(GIVEN ENTRIES)

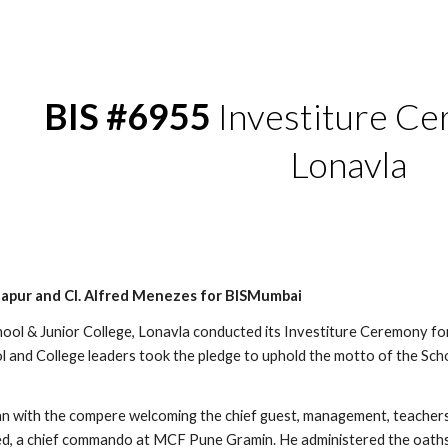
ip to main content
Skip to navigat
BIS #6955
Investiture C
Lonavla
dapur and Cl. Alfred Menezes for BISMumbai
ool & Junior College, Lonavla conducted its Investiture Ceremony f
l and College leaders took the pledge to uphold the motto of the Schoo
 with the compere welcoming the chief guest, management, teachers
d, a chief commando at MCF Pune Gramin. He administered the oaths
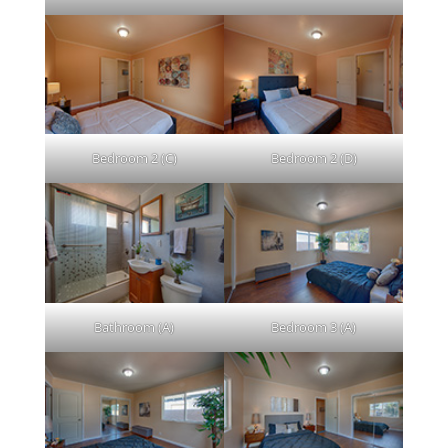
Bedroom 2 (C)
Bedroom 2 (D)
Bathroom (A)
Bedroom 3 (A)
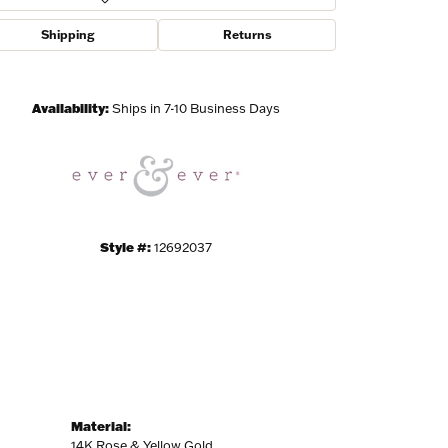
Shipping
Returns
Click to zoom
Availability:
Ships in 7-10 Business Days
Style #:
12692037
Material:
14K Rose & Yellow Gold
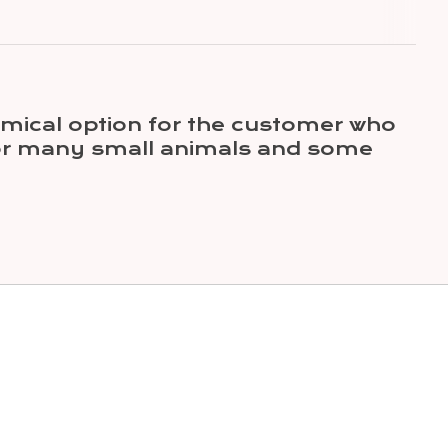
mical option for the customer who
 for many small animals and some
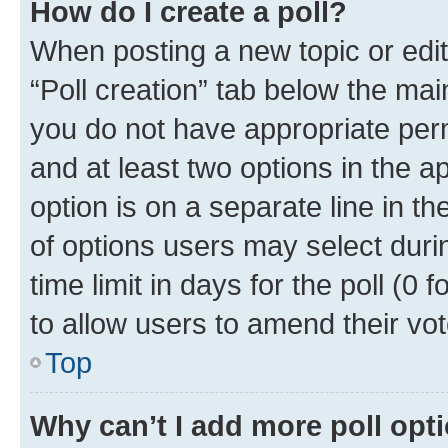
How do I create a poll?
When posting a new topic or editin
“Poll creation” tab below the mai
you do not have appropriate permi
and at least two options in the a
option is on a separate line in t
of options users may select duri
time limit in days for the poll (0 f
to allow users to amend their vot
Top
Why can’t I add more poll opt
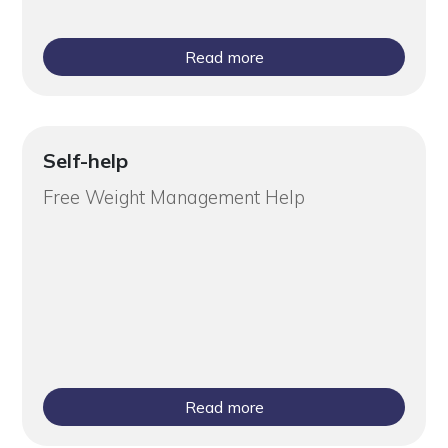
Read more
Self-help
Free Weight Management Help
Read more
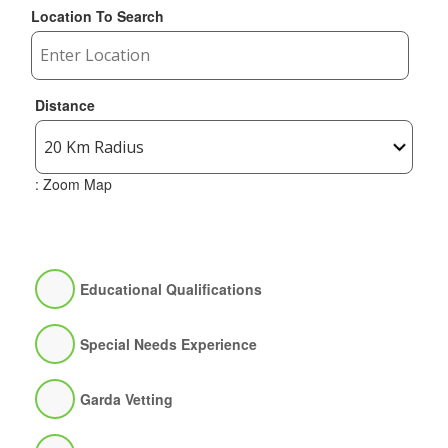
Location To Search
Distance
: Zoom Map
Educational Qualifications
Special Needs Experience
Garda Vetting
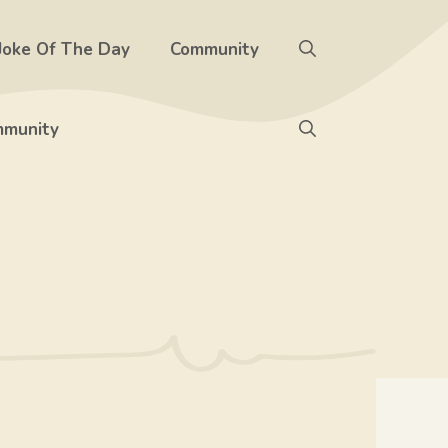
Joke Of The Day
Community
munity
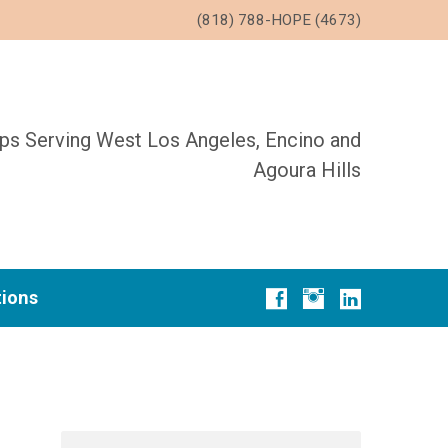
(818) 788-HOPE (4673)
ups Serving West Los Angeles, Encino and
Agoura Hills
tions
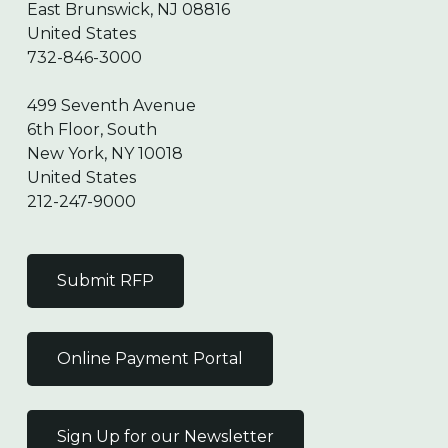
East Brunswick, NJ 08816
United States
732-846-3000
499 Seventh Avenue
6th Floor, South
New York, NY 10018
United States
212-247-9000
Submit RFP
Online Payment Portal
Sign Up for our Newsletter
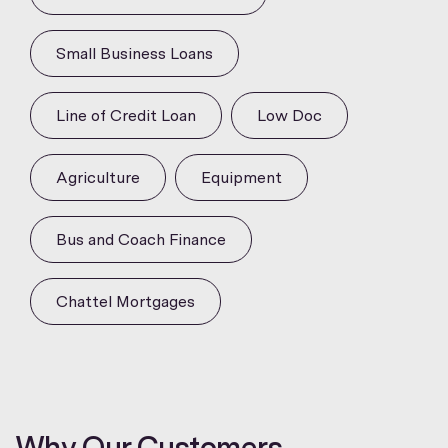
Small Business Loans
Line of Credit Loan
Low Doc
Agriculture
Equipment
Bus and Coach Finance
Chattel Mortgages
Why Our Customers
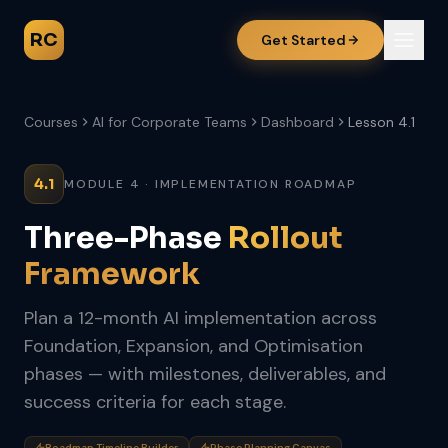
RC
Get Started
Courses
AI for Corporate Teams
Dashboard
Lesson 4.1
4.1
MODULE 4 · IMPLEMENTATION ROADMAP
Three-Phase
Rollout
Framework
Plan a 12-month AI implementation across
Foundation, Expansion, and Optimisation
phases — with milestones, deliverables, and
success criteria for each stage.
Roadmap Timeline Builder
Phase Planning Canvas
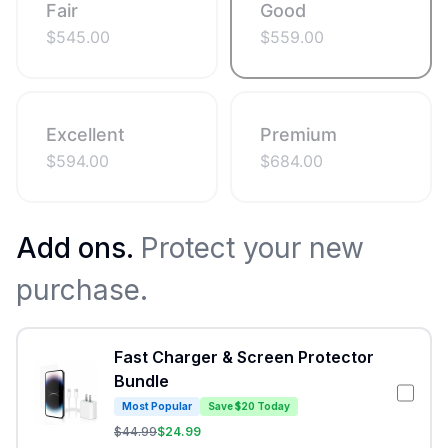
Fair
Good
$
545.00
$
559.00
Excellent
Premium
$
594.00
$
684.00
Add ons.
Protect your new
purchase.
Fast Charger & Screen Protector
Bundle
Most Popular
Save $20 Today
$
44.99
$
24.99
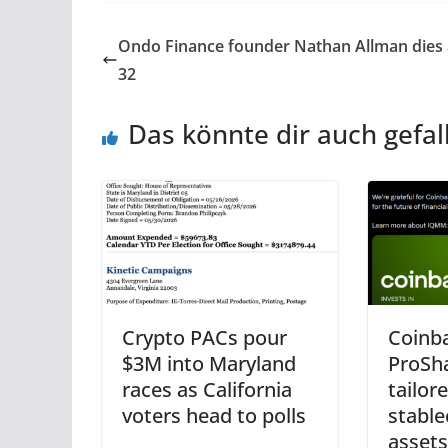
Ondo Finance founder Nathan Allman dies
32
Das könnte dir auch gefal
Crypto PACs pour
Coinba
$3M into Maryland
ProSh
races as California
tailor
voters head to polls
stable
assets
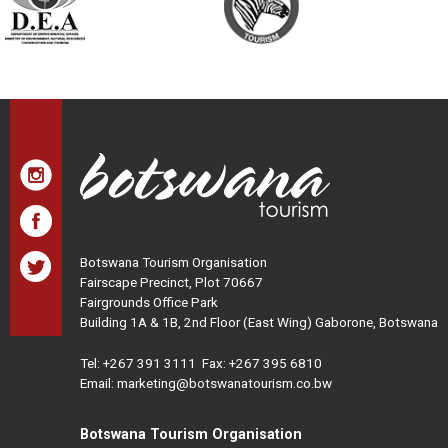
Botswana Tourism Organisation
Fairscape Precinct, Plot 70667
Fairgrounds Office Park
Building 1A & 1B, 2nd Floor (East Wing) Gaborone, Botswana
Tel:
+267 391 3111
Fax: +267 395 6810
Email: marketing@botswanatourism.co.bw
Botswana Tourism Organisation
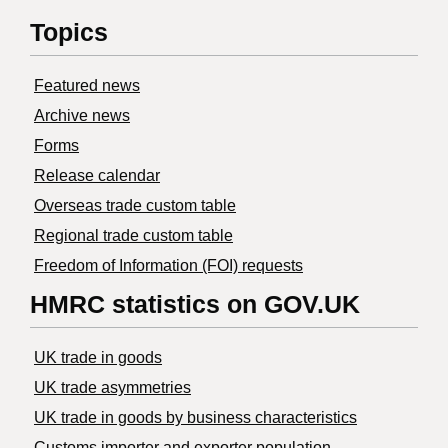
Topics
Featured news
Archive news
Forms
Release calendar
Overseas trade custom table
Regional trade custom table
Freedom of Information (FOI) requests
HMRC statistics on GOV.UK
UK trade in goods
UK trade asymmetries
​UK trade in goods by business characteristics
Customs importer and exporter population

(End GIVEN ENTRIES)

» **PROBLEM STATEMENT**: Quote the listing word for word, starting at the line that contains "mical option for the customer who" and ending with the last line of the listing. Leave the pictures out of your answer.

» **TASK RESULT**:
mical option for the customer who
 for many small animals and some
How do I create a poll?
When posting a new topic or editin
“Poll creation” tab below the mai
you do not have appropriate permi
and at least two options in the a
option is on a separate line in t
of options users may select duri
time limit in days for the poll (0 f
to allow users to amend their vot
Top
Why can’t I add more poll opt
Read more
Self-help
Free Weight Management Help
Read more
Location To Search
Distance
: Zoom Map
Educational Qualifications
Special Needs Experience
Garda Vetting
Joke Of The Day
Community
munity
(818) 788-HOPE (4673)
ups Serving West Los Angeles, Encino and
Agoura Hills
tions
East Brunswick, NJ 08816
United States
732-846-3000
499 Seventh Avenue
6th Floor, South
New York, NY 10018
United States
212-247-9000
Submit RFP
Online Payment Portal
Sign Up for our Newsletter
Small Business Loans
Line of Credit Loan
Low Doc
Agriculture
Equipment
Bus and Coach Finance
Chattel Mortgages
Why Our Customers
RC
Get Started
Courses
AI for Corporate Teams
Dashboard
Lesson 4.1
4.1
MODULE 4 · IMPLEMENTATION ROADMAP
Three-Phase
Rollout
Framework
Plan a 12-month AI implementation across
Foundation, Expansion, and Optimisation
phases — with milestones, deliverables, and
success criteria for each stage.
Roadmap Timeline Builder
Phase Planning Canvas
Fair
Good
$
545.00
$
559.00
Excellent
Premium
$
594.00
$
684.00
Add ons.
Protect your new
purchase.
Fast Charger & Screen Protector
Bundle
Most Popular
Save $20 Today
$
44.99
$
24.99
Ondo Finance founder Nathan Allman dies
32
Das könnte dir auch gefal
Crypto PACs pour
Coinba
$3M into Maryland
ProSh
races as California
tailor
voters head to polls
stable
assets
Botswana Tourism Organisation
Fairscape Precinct, Plot 70667
Fairgrounds Office Park
Building 1A & 1B, 2nd Floor (East Wing) Gaborone, Botswana
Tel:
+267 391 3111
Fax: +267 395 6810
Email: marketing@botswanatourism.co.bw
Botswana Tourism Organisation
Topics
Featured news
Archive news
Forms
Release calendar
Overseas trade custom table
Regional trade custom table
Freedom of Information (FOI) requests
HMRC statistics on GOV.UK
UK trade in goods
UK trade asymmetries
​UK trade in goods by business characteristics
Customs importer and exporter population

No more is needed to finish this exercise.